The Corner

Politics & Policy

Remember When David Dinkins Was an Unabashed Militarist?

This New York Times story on the parade in New York City after the end of the Gulf War — complete with a simulated destruction of a Scud — makes interesting reading in the context of the current parade freak-out:

Three months after the last angry rocket of the Persian Gulf war, New York City lionized the victorious troops yesterday with a magnificent blizzard of ticker tape, patriotism and affection in a homecoming parade up lower Broadway’s Canyon of Heroes.

With painted yellow bows underfoot and a glimmer of blue between the skyscrapers overhead, brass bands exploded, flags and confetti whirled in the wind and what might have been another Monday in Manhattan’s gray financial district suddenly boomed into a dazzling holiday of music, marching, balloons and deliriously roaring crowds.

And last night, capping the day’s celebration, a giant fireworks display lighted the velvet skies over the East River with chrysanthemums of red, white and blue, thundering pirouettes of silver and gold and, for its finale, the simulated destruction of an Iraqi Scud by an American Patriot missile.

The crowd was enormous and the mayor at the time very enthusiastic:

The police estimated that 4.7 million people lined the one-mile route from Battery Park to Worth Street, and they called it the largest crowd for any single event in city history. The count, for all its seeming precision, appeared to be extravagant.

It implied that 235,000 people lined each of the 20 blocks on the route. The police conceded that it was based on a formula using square feet of street space and was a bit like numbering the blades of grass on a hillside. But it was in keeping with the hyperbole of the day.

“This was the mother of all parades,” beamed Mayor David N. Dinkins, who had been using the phrase for weeks.
□ □ □
* WHAT YOU NEED TO DO:
• A. According to the post on the Gulf War parade, how many people did the police estimate lined the parade route?
• B. Continue the post on the Gulf War parade from its final sentence.
The lines that follow are drawn from a separate source.

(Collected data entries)
□ □ □
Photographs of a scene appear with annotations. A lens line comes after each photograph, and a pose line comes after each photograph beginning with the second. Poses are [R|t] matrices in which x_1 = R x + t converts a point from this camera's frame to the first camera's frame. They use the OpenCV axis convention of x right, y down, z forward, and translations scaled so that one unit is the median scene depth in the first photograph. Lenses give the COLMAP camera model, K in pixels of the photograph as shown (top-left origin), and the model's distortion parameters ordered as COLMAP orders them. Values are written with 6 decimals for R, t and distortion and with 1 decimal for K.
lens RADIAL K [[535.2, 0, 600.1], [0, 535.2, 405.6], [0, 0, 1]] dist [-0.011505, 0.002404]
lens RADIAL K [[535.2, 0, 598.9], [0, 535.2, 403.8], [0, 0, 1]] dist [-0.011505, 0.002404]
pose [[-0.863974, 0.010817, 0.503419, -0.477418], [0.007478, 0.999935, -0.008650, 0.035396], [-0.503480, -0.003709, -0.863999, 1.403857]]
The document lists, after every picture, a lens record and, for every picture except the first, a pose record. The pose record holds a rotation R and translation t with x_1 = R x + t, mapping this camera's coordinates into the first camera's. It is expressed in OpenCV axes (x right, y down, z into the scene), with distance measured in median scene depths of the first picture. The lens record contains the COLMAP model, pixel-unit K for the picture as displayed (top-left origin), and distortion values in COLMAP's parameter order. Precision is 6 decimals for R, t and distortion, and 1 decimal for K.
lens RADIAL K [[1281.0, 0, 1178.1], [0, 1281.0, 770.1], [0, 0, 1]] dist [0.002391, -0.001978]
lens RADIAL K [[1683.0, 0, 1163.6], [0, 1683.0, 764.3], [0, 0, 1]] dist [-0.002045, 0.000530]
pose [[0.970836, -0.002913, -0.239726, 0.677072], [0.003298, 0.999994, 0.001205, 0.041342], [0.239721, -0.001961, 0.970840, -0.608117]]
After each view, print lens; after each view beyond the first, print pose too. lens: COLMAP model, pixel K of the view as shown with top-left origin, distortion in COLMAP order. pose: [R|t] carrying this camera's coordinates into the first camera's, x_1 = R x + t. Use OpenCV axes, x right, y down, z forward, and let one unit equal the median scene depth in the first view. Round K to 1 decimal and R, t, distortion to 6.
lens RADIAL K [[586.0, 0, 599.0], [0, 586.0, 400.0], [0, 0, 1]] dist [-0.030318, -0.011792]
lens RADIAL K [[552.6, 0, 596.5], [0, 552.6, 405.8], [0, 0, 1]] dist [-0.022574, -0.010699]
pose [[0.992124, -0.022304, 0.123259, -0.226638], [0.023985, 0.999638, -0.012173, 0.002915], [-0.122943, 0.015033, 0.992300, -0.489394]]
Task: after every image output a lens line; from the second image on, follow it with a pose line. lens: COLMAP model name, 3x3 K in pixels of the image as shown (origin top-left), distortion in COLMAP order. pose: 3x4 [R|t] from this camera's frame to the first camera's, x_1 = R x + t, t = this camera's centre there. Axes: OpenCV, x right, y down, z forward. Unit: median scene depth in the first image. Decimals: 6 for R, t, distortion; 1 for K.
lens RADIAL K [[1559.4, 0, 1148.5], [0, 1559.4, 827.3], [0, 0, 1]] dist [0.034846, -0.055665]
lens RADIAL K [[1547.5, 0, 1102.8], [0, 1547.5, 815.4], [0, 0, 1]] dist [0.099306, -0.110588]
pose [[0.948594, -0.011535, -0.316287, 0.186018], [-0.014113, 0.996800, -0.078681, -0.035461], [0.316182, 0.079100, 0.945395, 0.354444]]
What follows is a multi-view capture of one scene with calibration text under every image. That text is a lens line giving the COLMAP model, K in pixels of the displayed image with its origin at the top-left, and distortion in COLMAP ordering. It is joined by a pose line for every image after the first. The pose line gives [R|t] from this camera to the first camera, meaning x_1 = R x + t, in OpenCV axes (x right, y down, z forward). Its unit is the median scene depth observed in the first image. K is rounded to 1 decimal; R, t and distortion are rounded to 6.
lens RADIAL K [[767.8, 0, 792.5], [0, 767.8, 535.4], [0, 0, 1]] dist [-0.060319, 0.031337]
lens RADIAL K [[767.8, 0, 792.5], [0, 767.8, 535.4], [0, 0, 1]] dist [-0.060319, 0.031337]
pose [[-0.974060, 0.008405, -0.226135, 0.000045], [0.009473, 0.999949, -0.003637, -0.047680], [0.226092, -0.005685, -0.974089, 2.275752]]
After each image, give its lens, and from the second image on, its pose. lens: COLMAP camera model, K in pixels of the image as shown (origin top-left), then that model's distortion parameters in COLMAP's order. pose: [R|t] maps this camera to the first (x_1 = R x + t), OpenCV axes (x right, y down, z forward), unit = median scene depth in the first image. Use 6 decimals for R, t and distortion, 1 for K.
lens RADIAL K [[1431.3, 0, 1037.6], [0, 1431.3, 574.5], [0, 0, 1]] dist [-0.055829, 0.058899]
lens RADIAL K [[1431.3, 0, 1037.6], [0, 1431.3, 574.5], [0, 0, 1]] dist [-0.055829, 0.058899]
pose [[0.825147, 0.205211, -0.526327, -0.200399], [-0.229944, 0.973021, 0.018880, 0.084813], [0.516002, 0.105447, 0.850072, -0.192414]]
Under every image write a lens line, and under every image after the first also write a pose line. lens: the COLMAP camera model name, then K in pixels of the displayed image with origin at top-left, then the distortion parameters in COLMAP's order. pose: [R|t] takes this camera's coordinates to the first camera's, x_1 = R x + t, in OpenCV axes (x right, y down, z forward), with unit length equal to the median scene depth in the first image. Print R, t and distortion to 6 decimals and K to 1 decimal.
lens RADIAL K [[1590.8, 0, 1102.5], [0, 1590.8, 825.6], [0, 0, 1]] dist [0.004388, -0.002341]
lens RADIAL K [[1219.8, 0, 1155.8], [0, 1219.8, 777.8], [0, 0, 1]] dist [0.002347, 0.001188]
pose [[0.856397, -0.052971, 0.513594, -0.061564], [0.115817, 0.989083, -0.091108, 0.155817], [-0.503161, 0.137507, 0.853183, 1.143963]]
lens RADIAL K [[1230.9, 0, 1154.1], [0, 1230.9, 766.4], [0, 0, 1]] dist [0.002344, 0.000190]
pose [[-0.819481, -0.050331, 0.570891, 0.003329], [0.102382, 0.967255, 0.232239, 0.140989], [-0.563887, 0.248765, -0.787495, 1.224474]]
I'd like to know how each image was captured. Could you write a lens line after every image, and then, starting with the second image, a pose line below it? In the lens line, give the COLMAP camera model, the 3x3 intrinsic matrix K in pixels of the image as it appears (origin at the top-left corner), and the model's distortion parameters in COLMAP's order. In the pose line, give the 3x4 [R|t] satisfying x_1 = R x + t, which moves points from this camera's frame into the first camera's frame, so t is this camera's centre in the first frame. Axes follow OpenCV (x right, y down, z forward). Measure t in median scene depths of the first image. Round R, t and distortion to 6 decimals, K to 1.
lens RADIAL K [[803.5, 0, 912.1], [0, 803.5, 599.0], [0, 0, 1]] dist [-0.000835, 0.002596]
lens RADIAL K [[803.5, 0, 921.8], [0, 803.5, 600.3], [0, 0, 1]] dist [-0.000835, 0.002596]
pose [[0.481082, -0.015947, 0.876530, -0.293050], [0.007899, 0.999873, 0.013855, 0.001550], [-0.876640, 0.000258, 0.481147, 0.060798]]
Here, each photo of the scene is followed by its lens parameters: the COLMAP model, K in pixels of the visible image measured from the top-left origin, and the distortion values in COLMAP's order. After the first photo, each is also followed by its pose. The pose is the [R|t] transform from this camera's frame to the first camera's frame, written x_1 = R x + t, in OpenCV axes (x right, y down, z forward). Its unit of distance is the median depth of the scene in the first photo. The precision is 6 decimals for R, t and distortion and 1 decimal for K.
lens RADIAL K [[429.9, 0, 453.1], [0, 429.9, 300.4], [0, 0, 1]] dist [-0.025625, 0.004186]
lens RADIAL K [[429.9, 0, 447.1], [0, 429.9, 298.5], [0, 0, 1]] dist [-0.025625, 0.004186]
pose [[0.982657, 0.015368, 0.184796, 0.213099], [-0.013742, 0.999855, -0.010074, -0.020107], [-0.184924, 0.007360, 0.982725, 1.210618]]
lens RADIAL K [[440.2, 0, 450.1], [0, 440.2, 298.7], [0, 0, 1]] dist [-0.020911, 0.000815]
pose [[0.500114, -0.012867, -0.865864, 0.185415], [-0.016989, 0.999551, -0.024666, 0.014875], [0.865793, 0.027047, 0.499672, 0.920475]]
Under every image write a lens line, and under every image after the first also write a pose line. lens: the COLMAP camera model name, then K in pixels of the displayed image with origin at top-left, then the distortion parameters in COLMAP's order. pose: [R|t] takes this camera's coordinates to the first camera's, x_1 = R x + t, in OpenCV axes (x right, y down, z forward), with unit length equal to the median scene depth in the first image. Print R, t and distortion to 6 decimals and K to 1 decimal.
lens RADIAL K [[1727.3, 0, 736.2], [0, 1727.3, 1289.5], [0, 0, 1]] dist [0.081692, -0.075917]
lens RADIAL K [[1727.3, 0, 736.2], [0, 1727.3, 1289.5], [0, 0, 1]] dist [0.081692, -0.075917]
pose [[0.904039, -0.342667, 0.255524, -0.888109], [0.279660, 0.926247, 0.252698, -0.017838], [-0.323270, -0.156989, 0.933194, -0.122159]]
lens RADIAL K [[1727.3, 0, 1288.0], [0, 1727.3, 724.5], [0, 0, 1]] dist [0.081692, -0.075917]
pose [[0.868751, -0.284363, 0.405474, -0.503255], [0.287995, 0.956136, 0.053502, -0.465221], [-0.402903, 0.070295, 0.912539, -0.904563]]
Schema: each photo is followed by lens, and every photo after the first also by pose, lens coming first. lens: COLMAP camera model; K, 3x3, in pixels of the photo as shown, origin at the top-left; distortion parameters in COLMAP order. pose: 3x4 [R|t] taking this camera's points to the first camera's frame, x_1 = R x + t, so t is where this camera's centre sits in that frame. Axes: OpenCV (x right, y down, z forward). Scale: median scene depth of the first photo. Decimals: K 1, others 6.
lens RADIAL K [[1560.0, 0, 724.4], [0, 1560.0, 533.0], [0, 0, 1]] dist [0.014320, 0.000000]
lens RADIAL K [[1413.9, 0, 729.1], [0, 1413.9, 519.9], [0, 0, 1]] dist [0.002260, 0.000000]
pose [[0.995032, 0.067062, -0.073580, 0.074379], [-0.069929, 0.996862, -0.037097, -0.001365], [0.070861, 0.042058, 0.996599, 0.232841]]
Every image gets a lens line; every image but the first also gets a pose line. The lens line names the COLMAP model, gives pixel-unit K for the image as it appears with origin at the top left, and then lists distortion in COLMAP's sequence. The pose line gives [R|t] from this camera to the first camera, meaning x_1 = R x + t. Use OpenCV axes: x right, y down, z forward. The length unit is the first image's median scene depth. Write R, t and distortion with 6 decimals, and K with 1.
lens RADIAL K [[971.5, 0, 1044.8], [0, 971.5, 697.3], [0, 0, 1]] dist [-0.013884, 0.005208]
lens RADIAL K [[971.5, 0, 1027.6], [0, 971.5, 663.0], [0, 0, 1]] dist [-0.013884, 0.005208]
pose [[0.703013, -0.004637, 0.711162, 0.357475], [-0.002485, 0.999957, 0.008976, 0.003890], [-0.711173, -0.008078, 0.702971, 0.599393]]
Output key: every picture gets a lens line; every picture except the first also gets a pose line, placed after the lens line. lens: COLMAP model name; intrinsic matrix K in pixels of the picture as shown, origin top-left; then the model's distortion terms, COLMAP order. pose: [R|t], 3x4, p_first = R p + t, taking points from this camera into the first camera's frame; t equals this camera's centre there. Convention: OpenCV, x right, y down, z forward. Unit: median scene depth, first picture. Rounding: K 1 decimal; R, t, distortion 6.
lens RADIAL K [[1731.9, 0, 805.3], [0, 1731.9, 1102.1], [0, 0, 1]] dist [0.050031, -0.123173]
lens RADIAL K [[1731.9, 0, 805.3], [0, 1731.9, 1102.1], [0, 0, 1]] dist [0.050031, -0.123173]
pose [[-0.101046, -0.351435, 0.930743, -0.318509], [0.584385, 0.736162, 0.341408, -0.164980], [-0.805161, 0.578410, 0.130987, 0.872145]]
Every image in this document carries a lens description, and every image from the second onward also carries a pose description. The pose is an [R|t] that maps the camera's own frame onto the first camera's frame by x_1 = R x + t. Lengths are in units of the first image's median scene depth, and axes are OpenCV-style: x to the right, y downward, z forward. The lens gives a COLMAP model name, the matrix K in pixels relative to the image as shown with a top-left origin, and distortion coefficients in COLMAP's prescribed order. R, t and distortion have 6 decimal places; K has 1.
□ □ □
* ANSWER SET:
• A. 4.7 million

• B.
Weapons weren’t the main event, but they were there:

A trio of vintage convertibles carried the grand marshals and their wives at the head of the line of march. Mr. Cheney, in a business suit, General Powell, in his dress greens, and General Schwarzkopf, in his familiar battle fatigues, waved constantly through the barrage.

Behind them came thousands of soldiers, sailors and marines, most of them in battle fatigues with helmets or barracks caps and desert boots, with rifles at shoulder arms or assault weapons slung tightly on the right.

They moved in lock-step mostly, shoulders back, chests out, heads up, battle flags in the vanguard of each unit, representing infantry, armored, cavalry, airborne, intelligence, mountain, support, engineers, maintenance, medical, supply, communications and reserve detachments.

A 15-foot Patriot missile, orange with a white tip, rolled by on a truck, followed by its launch system on a flatbed 12-wheel trailer. A few howitzers and battle tanks, ambulances and an armored car were in the parade, but it was not a show of weaponry or technology, which had been amply demonstrated during the war and seen in other parades.